▸ Texto para análise
........

Pequenos grupos de homens engravatados, empunhando estandartes e gaitas de fole circulam pelo Brasil no que chamam de “Cruzada pela Família”. Nestas cruzadas, eles literalmente marcham pelas ruas centrais das cidades para, a cada esquina, através de um megafone antigo, bradar frases como “contra o avanço sorrateiro do homossexualismo no mundo inteiro”.
No dia 23 de Janeiro foi a vez de Florianópolis ser agraciada com o desfile da idade média promovido pelo Instituto Plinio Corrêa de Oliveira (IPCO), uma associação sediada no bairro paulista Higienópolis, cuja principal função é difundir as lições de Plinio Corrêa de Oliveira, fundador da Sociedade Brasileira de Defesa de Tradição, Família e Propriedade –TFP.
A missão de vida de Plínio era a “dedicação abnegada em defesa da Civilização Cristã”. O problema é que o que quer que seus seguidores entendam por “Civilização Cristã”, precisa coexistir no mesmo espaço que outros agrupamentos humanos, com outros valores e outras visões de mundo. Esta coexistência implica em uma série de acordos e o exercício cotidiano da tolerância, o que para “pessoas abnegadas” geralmente é um problema.
A dificuldade em lidar com a divergência e a necessidade de impor a própria visão sobre os outros estão entre as características principais dos fundamentalistas. Quando se promove ações para que valores baseados na religião de um grupo se sobreponha à carta magna do país, na qual está registrada a constituição de um Estado Laico, é de fundamentalismo que estamos falando.
Além de desfiles vintage-integralistas, a IPCO promove uma campanha contra a aprovação da PLC 122/2006, um Projeto de Lei de criminalização da homofobia no país. Um dos argumentos dos representantes do IPCO é o de que, caso a Lei seja aprovada, eles não poderão expressar livremente as suas ideias, já que consideram a homossexualidade um pecado. A sustentação desta tese é duvidosa, uma vez que a PLC 122 inclui a homofobia no mesmo parágrafo no qual já é crime o racismo e a descriminação por gênero, idade, procedência e religião na legislação brasileira, o que, segundo a lógica dos fundamentalistas, faria com que alguns comediantes de stand-up, que fazem piadas na linha “preto, viado, judeu e pobre,” estivessem presos há muito tempo.

........

Registros de dados salvos:

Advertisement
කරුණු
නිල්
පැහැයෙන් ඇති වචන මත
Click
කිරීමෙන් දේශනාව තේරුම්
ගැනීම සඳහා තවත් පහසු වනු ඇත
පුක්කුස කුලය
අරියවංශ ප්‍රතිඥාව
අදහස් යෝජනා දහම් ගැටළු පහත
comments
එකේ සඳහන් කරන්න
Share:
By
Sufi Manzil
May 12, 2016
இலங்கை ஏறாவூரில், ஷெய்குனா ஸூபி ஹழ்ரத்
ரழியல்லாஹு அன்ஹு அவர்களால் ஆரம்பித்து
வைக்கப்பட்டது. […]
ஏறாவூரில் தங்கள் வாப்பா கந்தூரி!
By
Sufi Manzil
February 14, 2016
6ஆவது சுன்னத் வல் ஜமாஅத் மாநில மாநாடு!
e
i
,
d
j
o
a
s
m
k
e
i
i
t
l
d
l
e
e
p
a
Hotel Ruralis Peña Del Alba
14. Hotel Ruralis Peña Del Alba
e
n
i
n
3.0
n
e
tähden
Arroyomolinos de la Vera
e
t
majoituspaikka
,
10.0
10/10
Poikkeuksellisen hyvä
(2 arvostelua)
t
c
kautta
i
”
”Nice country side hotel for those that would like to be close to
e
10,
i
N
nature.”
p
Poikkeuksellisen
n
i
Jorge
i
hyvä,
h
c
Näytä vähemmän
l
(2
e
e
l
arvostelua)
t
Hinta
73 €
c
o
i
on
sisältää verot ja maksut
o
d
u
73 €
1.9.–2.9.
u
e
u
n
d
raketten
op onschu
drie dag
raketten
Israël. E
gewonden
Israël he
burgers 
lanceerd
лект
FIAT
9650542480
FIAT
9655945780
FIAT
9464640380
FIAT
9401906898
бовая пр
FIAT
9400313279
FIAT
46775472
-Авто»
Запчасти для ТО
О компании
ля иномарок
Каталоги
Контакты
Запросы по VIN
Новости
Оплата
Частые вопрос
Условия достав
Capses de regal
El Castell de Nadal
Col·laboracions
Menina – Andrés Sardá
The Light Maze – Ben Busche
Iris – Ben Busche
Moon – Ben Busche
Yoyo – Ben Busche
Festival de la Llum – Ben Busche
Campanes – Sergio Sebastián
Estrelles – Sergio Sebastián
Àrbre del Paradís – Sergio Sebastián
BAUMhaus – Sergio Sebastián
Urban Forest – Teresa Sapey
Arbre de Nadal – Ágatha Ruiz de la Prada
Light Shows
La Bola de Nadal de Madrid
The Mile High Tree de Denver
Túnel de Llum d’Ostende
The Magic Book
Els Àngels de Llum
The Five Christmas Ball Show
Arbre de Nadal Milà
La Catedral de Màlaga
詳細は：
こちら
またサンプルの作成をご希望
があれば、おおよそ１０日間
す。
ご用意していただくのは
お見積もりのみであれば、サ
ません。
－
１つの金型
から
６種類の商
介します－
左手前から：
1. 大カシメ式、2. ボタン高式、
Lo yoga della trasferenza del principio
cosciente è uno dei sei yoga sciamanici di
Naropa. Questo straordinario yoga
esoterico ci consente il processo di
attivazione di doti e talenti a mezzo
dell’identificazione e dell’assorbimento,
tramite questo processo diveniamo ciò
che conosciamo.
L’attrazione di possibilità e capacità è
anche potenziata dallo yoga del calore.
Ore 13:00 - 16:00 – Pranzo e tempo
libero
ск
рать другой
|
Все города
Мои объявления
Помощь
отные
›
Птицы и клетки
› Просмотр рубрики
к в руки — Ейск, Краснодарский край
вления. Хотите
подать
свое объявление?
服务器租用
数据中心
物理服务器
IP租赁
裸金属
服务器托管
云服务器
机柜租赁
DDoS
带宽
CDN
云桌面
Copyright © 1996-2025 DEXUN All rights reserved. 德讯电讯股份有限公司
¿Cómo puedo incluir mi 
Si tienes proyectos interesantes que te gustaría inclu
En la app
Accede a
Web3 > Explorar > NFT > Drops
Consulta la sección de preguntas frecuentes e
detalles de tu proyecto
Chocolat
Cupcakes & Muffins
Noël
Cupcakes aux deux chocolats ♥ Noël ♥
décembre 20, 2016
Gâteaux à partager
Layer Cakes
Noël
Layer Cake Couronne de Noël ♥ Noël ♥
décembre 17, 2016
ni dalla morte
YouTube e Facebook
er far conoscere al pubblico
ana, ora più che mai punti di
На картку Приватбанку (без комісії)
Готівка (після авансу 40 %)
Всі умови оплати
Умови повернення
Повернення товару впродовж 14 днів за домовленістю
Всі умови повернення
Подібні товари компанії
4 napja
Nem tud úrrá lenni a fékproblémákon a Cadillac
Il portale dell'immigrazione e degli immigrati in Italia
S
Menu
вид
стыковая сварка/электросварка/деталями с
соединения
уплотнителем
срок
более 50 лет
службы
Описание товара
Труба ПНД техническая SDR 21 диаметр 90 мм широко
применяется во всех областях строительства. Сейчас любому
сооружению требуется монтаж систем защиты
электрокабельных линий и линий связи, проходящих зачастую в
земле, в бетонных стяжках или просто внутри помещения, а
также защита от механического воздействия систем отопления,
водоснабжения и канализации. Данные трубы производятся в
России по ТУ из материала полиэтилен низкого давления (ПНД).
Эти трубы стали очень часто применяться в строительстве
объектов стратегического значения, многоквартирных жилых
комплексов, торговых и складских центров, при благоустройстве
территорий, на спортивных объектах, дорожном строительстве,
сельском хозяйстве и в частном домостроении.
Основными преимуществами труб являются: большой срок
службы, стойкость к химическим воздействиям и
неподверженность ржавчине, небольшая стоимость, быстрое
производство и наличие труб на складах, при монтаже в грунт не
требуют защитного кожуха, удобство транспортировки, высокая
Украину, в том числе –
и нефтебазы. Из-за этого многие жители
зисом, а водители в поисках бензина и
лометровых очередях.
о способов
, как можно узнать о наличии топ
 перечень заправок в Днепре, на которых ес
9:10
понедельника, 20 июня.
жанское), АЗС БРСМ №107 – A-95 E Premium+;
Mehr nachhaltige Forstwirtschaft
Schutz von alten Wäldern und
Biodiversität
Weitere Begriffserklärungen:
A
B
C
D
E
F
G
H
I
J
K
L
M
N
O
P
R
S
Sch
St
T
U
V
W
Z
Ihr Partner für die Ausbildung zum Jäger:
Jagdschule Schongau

........

▸ Instruções de trabalho
- A) Devolva sem nenhuma alteração as linhas dos registros, começando na primeira e terminando na linha que contém "இலங்கை ஏறாவூரில், ஷெய்குனா ஸூபி ஹழ்ரத்", ambas incluídas.
- B) Prossiga o texto sobre a "Cruzada pela Família" do IPCO a partir do ponto em que ele termina.
O texto e os registros têm origens distintas.

▸ Respostas escritas
- A)
Advertisement
කරුණු
නිල්
පැහැයෙන් ඇති වචන මත
Click
කිරීමෙන් දේශනාව තේරුම්
ගැනීම සඳහා තවත් පහසු වනු ඇත
පුක්කුස කුලය
අරියවංශ ප්‍රතිඥාව
අදහස් යෝජනා දහම් ගැටළු පහත
comments
එකේ සඳහන් කරන්න
Share:
By
Sufi Manzil
May 12, 2016
இலங்கை ஏறாவூரில், ஷெய்குனா ஸூபி ஹழ்ரத்

- B)
O limite entre a liberdade de expressão e o delito de opinião é um debate formidável e renderia mais horas e laudas do que já rendeu. O fato é que o argumento citado é um dos pouquíssimos que fogem ao mantra “segundo a bíblia, é pecado” do IPCO, TFP e tantas outras agremiações que usam a Bíblia como um manual existencial. “A subordinação da política à moral, implica pois, numa subordinação da política à Religião” são as palavras de Plinio Corrêa. O “pecado” é o principal motivo para os ataques à descriminalização do aborto e ao casamento gay, duas questões que só deveriam dizer respeito às pessoas envolvidas.
Em contraponto às Cruzadas pela Família, ativistas libertários e movimentos sociais como o GLBTT, Direitos Humanos e Feminista têm se organizado para promover paralelamente aos atos da IPCO, manifestações a favor dos direitos das mulheres, união homoafetiva, Estado Laico e liberdade de expressão. Em Florianópolis não foi diferente.
Enquanto cerca de 20 homens da IPCO discursavam que “casamento é só entre homem e a mulher” e tentavam distribuir seus livros e panfletos entre os transeuntes que não pareciam entender bem se aquela movimentação era um protesto ou uma banda escocesa, manifestantes libertários cantavam “Ô Plínio! Que papelão! Nós não queremos outra inquisição!”.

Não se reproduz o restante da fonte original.